Content starts

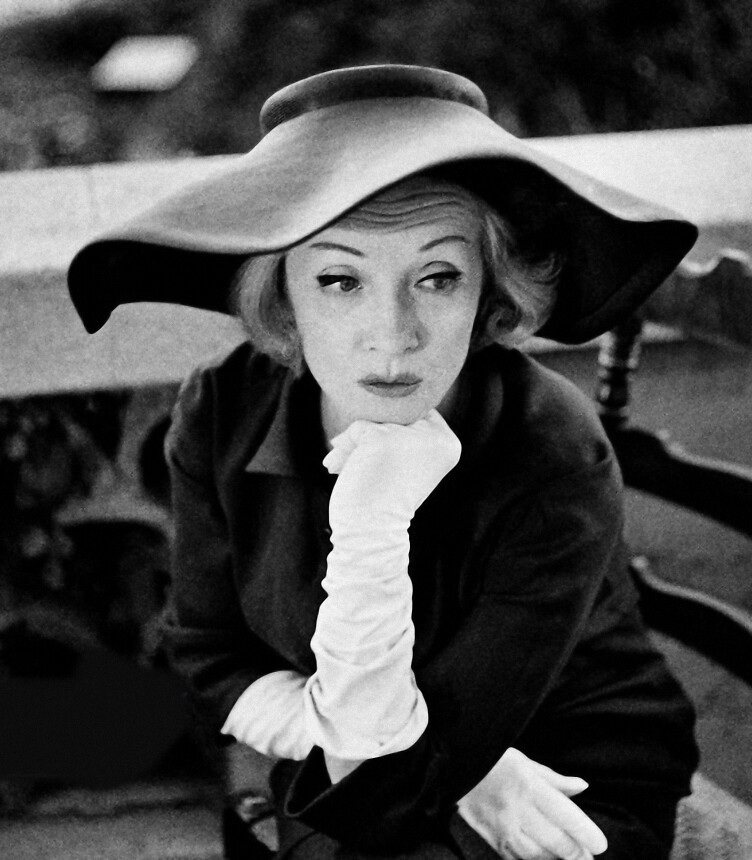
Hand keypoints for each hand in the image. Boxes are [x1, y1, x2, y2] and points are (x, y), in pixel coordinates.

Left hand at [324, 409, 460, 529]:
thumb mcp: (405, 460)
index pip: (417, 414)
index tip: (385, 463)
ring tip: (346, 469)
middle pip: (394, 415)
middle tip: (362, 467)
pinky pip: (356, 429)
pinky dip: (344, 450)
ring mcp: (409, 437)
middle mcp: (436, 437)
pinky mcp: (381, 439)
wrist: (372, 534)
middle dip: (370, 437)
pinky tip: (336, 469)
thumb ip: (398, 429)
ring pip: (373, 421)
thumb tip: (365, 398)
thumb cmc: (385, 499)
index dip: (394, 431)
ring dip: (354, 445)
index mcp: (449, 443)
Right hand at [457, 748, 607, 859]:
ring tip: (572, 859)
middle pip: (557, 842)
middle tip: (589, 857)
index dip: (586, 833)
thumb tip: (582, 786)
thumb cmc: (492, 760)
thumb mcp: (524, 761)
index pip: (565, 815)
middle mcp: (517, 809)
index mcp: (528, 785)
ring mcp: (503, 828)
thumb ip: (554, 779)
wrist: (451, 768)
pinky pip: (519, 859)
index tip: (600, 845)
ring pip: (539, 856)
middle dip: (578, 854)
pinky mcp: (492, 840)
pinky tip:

Content ends

*Directions*: Across the data above, how many lines carry the word "hand"? Only the number is needed.

*Response to the exercise*: 3